Her insanın hayalidir iyi bir işte çalışmak. Yaratılış gereği insan, neslini devam ettirmeyi, insan onuruna yaraşır bir hayat standardı oluşturmayı hayal eder.

Bilindiği üzere çalışanlar kamu sektöründe ve özel sektörde istihdam edilmektedir. Özel sektörde faaliyet gösteren kurumsal firmaların sayısı çok az durumda maalesef. Çalışanlar daha çok asgari ücret bandında hayatlarını devam ettirmenin mücadelesini vermekteler.

Kamu sektörü çalışanları arasında çok farklı statü farklılıkları oluşmuş durumda. Son yıllarda kadrolu istihdam yerine sözleşmeli istihdam modeline geçilmiş durumdadır. Kamu otoritesi hizmet üretmekte zorlandığı bölgelere ve alanlara sözleşmeli ve zorunlu süreli çalışma yöntemiyle çözümler aramaktadır

Sözleşmeli çalışma modeliyle ilgili çeşitli raporlar yayınlanmakta. Geçtiğimiz günlerde Memur Sen, konuyla ilgili bir rapor yayınladı. Memur Sen raporuna göre 2021 Mart ayı itibarı ile kamuda 39 farklı statüde sözleşmeli eleman çalıştırılıyor ve bu çalışanlar arasında 20 civarında özlük farklılıkları bulunmaktadır. Yani her Bakanlığın hatta her Genel Müdürlüğün nevi şahsına münhasır sözleşmeli çalışma kıstasları bulunmaktadır

SÖZLEŞMELİ MODELE NEDEN İTİRAZ EDİLİYOR?

Sözleşmeli çalışma modelinin en problem noktası iş güvencesi hususudur. Yani sözleşmeli kamu çalışanları belediyelerde hatta diğer kamu kurumlarında sözleşme süreleri bitince yenilenmeyen sözleşmeler sonucunda işlerini kaybedebiliyorlar.

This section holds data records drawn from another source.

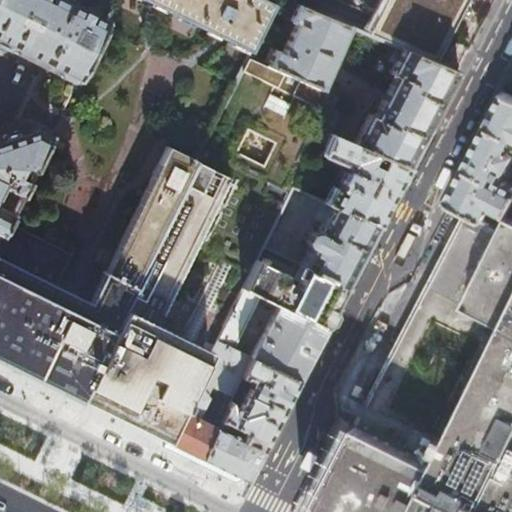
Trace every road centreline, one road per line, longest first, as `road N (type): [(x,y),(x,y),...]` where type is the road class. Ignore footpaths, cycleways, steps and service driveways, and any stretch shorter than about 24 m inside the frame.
road 1 (residential): [(511,28),(260,511)]
road 2 (residential): [(0,401),(217,511)]
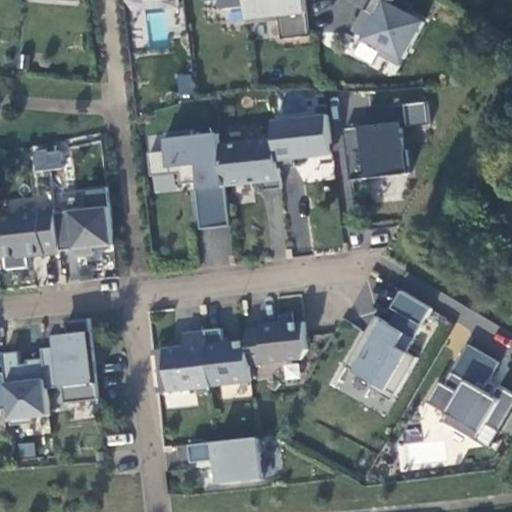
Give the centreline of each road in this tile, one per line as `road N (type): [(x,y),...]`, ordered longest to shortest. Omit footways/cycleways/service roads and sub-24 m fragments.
road 1 (residential): [(138,292),(364,266)]
road 2 (residential): [(138,292),(158,511)]
road 3 (residential): [(0,307),(138,292)]
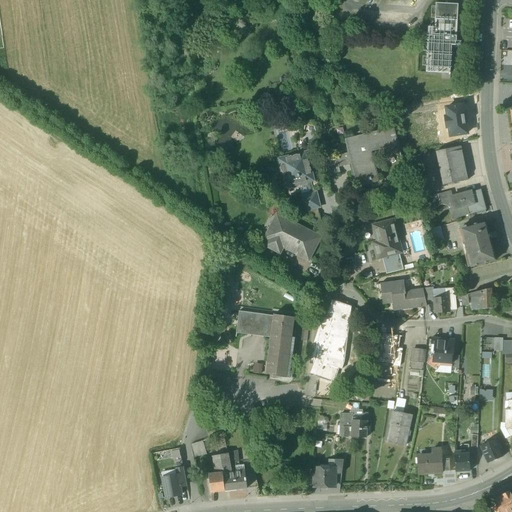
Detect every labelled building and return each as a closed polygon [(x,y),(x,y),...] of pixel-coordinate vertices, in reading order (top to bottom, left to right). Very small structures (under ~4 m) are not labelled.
[(458,5),(436,4),(435,27),(430,27),(429,27),(427,72),(450,73),(451,46),(452,36),(456,36),(457,28),(458,5)] [(467,28),(457,28),(456,36),(456,41),(460,41),(467,42),(467,28)] [(456,36),(452,36),(451,46),(460,47),(460,41),(456,41),(456,36)] [(467,105),(451,108),(452,115),(449,116),(450,119),(450,122),(469,119),(467,105)] [(469,119),(450,122),(451,124),(451,128),(454,128),(455,135),(471,133),(469,119)] [(394,127),(344,140),(357,188),(379,182),(371,152),(398,145),(394,127)] [(461,147),(452,149),(454,156),(462,154),(461,147)] [(454,156),(452,149),(436,152),(443,186),(468,181),(462,154),(454,156)] [(305,154),(279,160),(286,187),(312,180),(305,154)] [(341,155),(323,159),(328,177),(340,174),(337,162),(343,160),(341,155)] [(450,191),(428,197),(429,199),(428,200),(429,204),(430,203),(430,205),(432,207),(433,208),(435,208),(437,207),(438,206),(439,203),(451,200),(450,198),(452,197),(450,191)] [(452,197),(450,198),(451,200),(453,209),(450,210),(453,219),(464,215),(476,212),(485,209),(480,191),(471,194),(471,192),(465,194),(452,197)] [(315,193),(302,197),(305,210),(316,208),(318,207),(315,193)] [(316,208),(305,210),(306,214),(320,221),(316,208)] [(319,239),(280,218),(265,246),(266,246),(266,245),(278,252),(278,253),(279,253),(282,247),(308,260),(319,239)] [(393,220),(373,226),(377,243),(380,243),(381,248),(375,250),(377,259),(382,258),(400,254),(402,253),(393,220)] [(485,222),(461,228),(471,268),(496,262),(485,222)] [(440,227),(427,230),(431,244),(444,241),(440,227)] [(400,254),(382,258),(386,275),(404,270),(400,254)] [(416,289),(405,291),(403,280),(383,283),(385,297),(391,296),(393,311),(419,307),(416,289)] [(433,287),(422,289),(425,300),(434,300),(434,299),(433,287)] [(491,288),(481,291),(482,309),(482,310),(492,309),(491,288)] [(422,289),(416,289),(419,307),(426,306),(425,300),(422,289)] [(434,299),(434,300),(435,314),(450,312),(450,311),(457,310),(455,289),(446,289),(446,298),(434,299)] [(481,291),(472,294),(472,300),(472,304),(472,310),(482,309),(481,291)] [(332,300),(326,317),(320,315),(316,327),(318,328),(313,343),(316,344),(312,357),(315,358),(310,374),(334,382),(339,368),(342,369),(336,367),(343,345),(341,344),(346,329),(343,328),(345,319),(343,318),(347,305),(332,300)] [(472,304),(462,305),(463,317),(473,316),(472,310),(472,304)] [(273,316),(238,311),(238,315),(258,317),(257,324),(268,325),(271,326),(273,316)] [(258,317),(238,315),(237,321),(257,324),(258,317)] [(294,318),(273,315),(273,316),(271,326),(268,325),(267,335),(270,335),(270,338),(265,374),(286,377),(294,318)] [(257,324),(237,321),(235,333),(270,338),(270,335),(267,335),(268,325),(257,324)] [(394,362),(396,348),(398,337),(386,336),(385,336),(381,360),(394,362)] [(455,340),(431,338),(431,345),(434,345),(434,352),(433,355),(427,364),(436,370),(441,364),(451,365),(452,355),(453,355),(455,340)] [(503,339),(494,338),(494,351),(502,351),(503,339)] [(400,367),(402,349),(396,348),(394,362),(393,366),(400,367)] [(426,351),(413,349),(412,361),(424,362),(426,351)] [(254,372),(261,373),(263,365),(255,363),(254,372)] [(296,386),(219,378),(214,412),(212,428),(297,397),(296,386)] [(493,390),(483,390),(482,400),(492,400),(493,390)] [(403,412),(407,400),(398,398),(395,410),(403,412)] [(362,412),(352,412),(352,414),(341,414),(340,427),(341,427),(348,427),(347,437),(351,437),(352,421),(367,422),(367,413),(362,413),(362,412)] [(411,416),(393,412),(390,424),(391,425),(387,442),(405,446),(411,416)] [(367,422),(352,421),(351,437),(366,438),(367,422)] [(212,449),(209,440),(203,442),(206,451),(212,449)] [(496,441),(481,447),(488,463),(503,457),(496,441)] [(203,442),(190,445),(192,455),(206,451),(203,442)] [(468,445),(460,445),(461,451),(461,454),(469,454),(468,445)] [(432,456),(420,457),(420,464),(418,464),(418,474),(442,473),(442,459),(441,449),(432,449),(432,456)] [(461,454),(461,451),(454,452),(456,472),(470,471),(469,454),(461,454)] [(227,454),(212,457),(216,474),(222,473),(222,474),(231,473),(227,454)] [(449,459),(442,459),(442,472),(450,471),(449,459)] [(342,474),(343,460),(334,460),(334,468),(335,474),(342,474)] [(335,474),(334,468),(321,468),(319,466),(316,466),(314,468),(314,471),(315,473),(315,478),(313,478),(313,488),(333,488),(333,487),(333,479),(335,479),(335,474)] [(184,468),(176,469),(177,476),(178,476),(180,487),(187,486),(184,468)] [(231,473),(222,474),(224,490),(231,489),(231,491),(247,489),(246,481),(246,480),(245,477),(244,471),(243,471),(236,472),(231,473)] [(216,474),(208,475),(211,493),(224,491),(224,490),(222,474),(222,473),(216,474)] [(177,476),(162,478),(166,498),(181,495),(180,487),(178,476),(177,476)] [(511,511),(511,497),(509,492),(500,497),(495,500),(496,500),(493,501),(496,506),(493,508),(495,511),(498,511),(499,511),(511,511)]
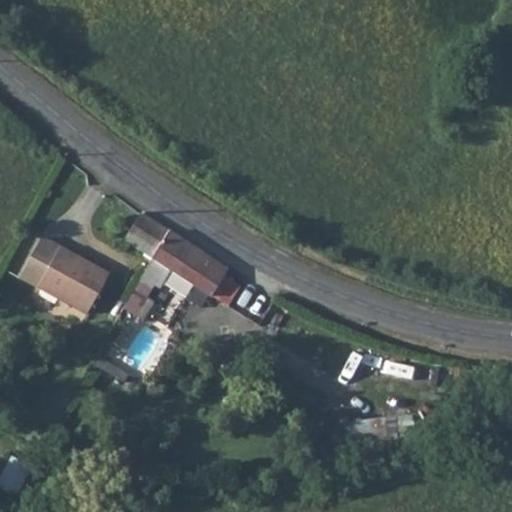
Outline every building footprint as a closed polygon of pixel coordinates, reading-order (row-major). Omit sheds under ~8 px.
[(126,239),(149,257),(166,230),(142,212),(126,239)] [(166,230),(149,257),(204,297),(220,272),(166,230)] [(110,280),(79,261),(45,241),(23,279),(88,316),(110,280)] [(388,417),(355,424),(358,443),(392,437),(388,417)] [(50,431),(39,452),(72,471),(84,450),(50,431)] [(296,465),(329,459),(324,432),(291,437),(296,465)] [(13,457),(0,487),(21,496),(34,467),(13,457)]
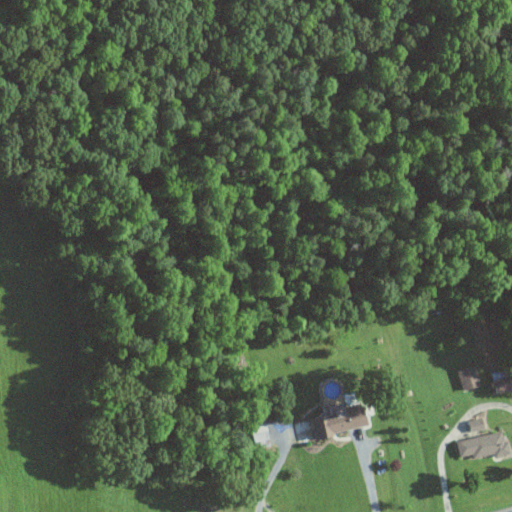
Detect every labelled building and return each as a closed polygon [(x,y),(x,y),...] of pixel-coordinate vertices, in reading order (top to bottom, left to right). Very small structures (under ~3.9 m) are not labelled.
[(452,370),(458,389),(476,384),(470,364),(452,370)] [(484,380),(488,394),(509,388),(505,374),(484,380)] [(309,440),(359,424),(351,399),(321,409),(322,412),(302,418),(309,440)] [(252,447),(267,445),(263,422),(248,425),(252,447)] [(450,441),(453,456),(466,454),(467,457),(489,452),(490,456),(503,453),(498,430),(450,441)]
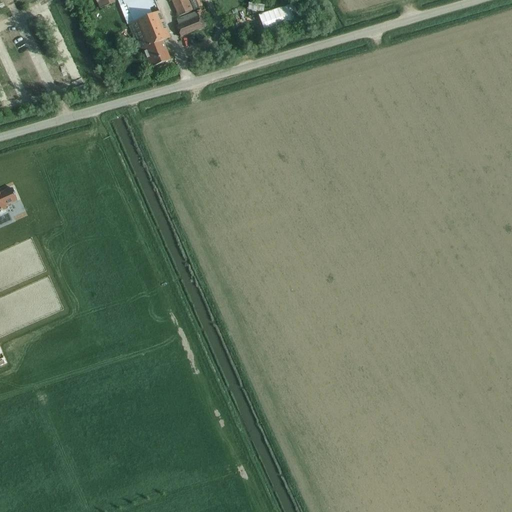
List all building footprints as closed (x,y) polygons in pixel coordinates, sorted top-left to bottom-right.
[(170,0),(178,16),(191,11),(186,0),(170,0)] [(198,0),(186,0),(191,11),(201,6),(198,0)] [(296,2),(258,15),(264,34),(302,21),(296,2)] [(249,4),(248,11),(264,13),(264,6),(249,4)] [(175,26),(179,36),(202,28),(207,25),(203,15),(198,17),(195,12),(176,20),(178,25),(175,26)] [(159,13),(128,25),(139,51),(143,49),(149,65),(150,68),(170,60),(169,59),(162,41),(169,38),(159,13)] [(0,216),(7,213),(4,206),(17,201),(11,188),(0,192),(0,216)]
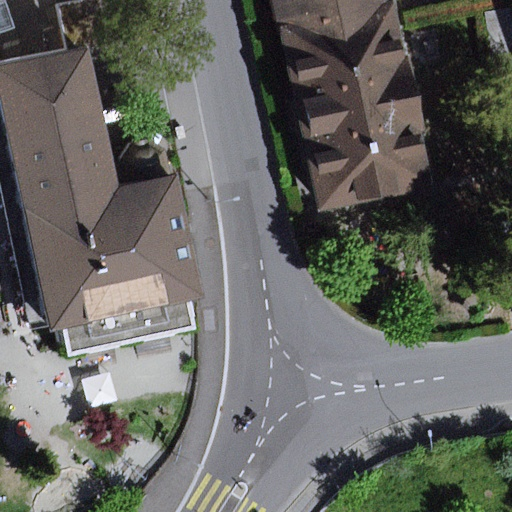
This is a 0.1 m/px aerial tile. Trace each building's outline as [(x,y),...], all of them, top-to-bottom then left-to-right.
[(0,0),(0,34),(18,29),(10,0),(0,0)] [(128,0),(91,0),(56,7),(66,54),(92,49),(137,40),(128,0)] [(274,0),(279,25),(399,1),(398,0),(274,0)] [(399,1),(279,25),(317,213),(437,189),(399,1)] [(66,54),(0,68),(0,86),(55,333),(67,330),(73,355),(195,329),(189,303),(207,299),(176,153),(151,141),(132,143),(118,163),(92,49),(66,54)]
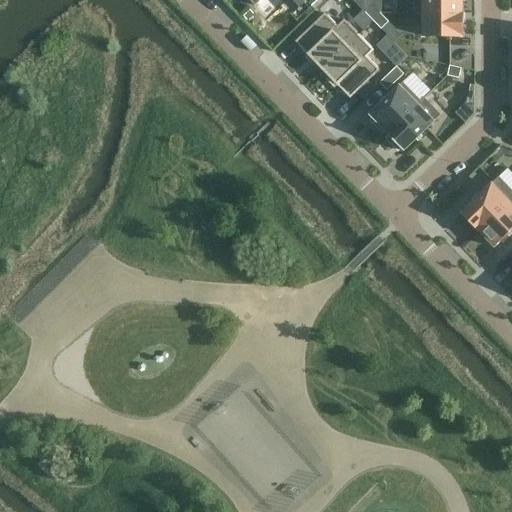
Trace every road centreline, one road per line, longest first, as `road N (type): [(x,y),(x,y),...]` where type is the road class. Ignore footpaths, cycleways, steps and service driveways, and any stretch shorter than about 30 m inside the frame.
road 1 (residential): [(397,214),(186,0)]
road 2 (residential): [(489,0),(486,120),(397,214)]
road 3 (residential): [(511,331),(397,214)]
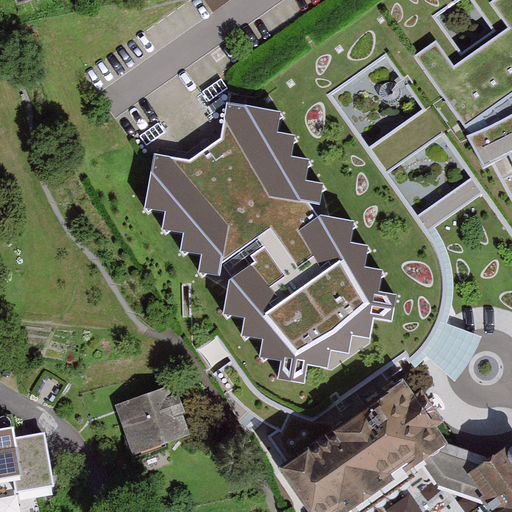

Görevde yükselme, unvan değişikliği, kademe ilerlemesi, yer değişikliği, kurumlar arası geçiş gibi hususlarda sözleşmeli kamu çalışanları çok farklı uygulamalara tabi tutulmaktadır. Yani 39 farklı sözleşmeli çalıştırma yöntemi arasında sıkışan sözleşmeli çalışanlar, bir kurumda birçok haklara sahip olurken başka bir kamu kurumda çalışan sözleşmeli çalışan, birçok haktan mahrum kalmaktadır. Yani devlet nizamı farklı kurumlarda farklı işlemekte ve adalet, hakkaniyet duyguları zedelenmektedir.

Özellikle sözleşmeli modelin zorunlu süreyle birlikte işletilmesi ailelerin parçalanmasına, çocukların anne ve baba sevgisinden mahrum büyümelerine sebebiyet vermektedir. Öğretmenlerde zorunlu çalışma yükümlülüğün 3+1 yani dört yıl olduğu düşünülürse bu sürede ve süreçte yaşanan kırılmalar mutsuz dolayısı ile verimsiz bir çalışan modelini de ortaya çıkarmaktadır.

Üniversitelerdeki sözleşmeli çalışanların rektörlerin onayı olmadan başka bir üniversiteye tayin olamaması, bir şehirde yaşamaya mecbur kılınması, farklı bakanlıklarda çalışan sözleşmeli eşlerin bir şekilde bir araya gelememeleri, maaş ve çeşitli yan ödemeler bakımından çok farklı uygulamaların yürürlükte olması kamuda sözleşmeli istihdam modelinin zayıf ve eleştirilen yanlarıdır.

KAMUDA SÖZLEŞMELİ MODEL YERİNE ÖNERİLER

Öncelikle devlet, yani kamu otoritesi, yani devlet baba çalışanları arasında kadrolu–sözleşmeli ayrımına gitmemelidir. İstihdam zorluğu çekilen bölgelerde teşvik yöntemleri devreye konulmalıdır. Fenerbahçe orduevinde çalışan bir askeri personel ile Hakkâri’de terörle mücadele eden bir askeri personel arasında nasıl önemli özlük farkları varsa aynı teşvik uygulamaları tüm kamu çalışanları için devreye sokulmalıdır.

Sözleşmelilik uygulaması illa uygulanacaksa tüm kurumları bağlayacak ortak hukuki zeminler oluşturulmalı kırka yakın model birkaç modele indirilmelidir. Liyakat, vergi dilimi, yer değişikliği, görevde yükselme gibi noktalarda daha insani ve gönülleri yaralamayacak orta yol bulunmalıdır.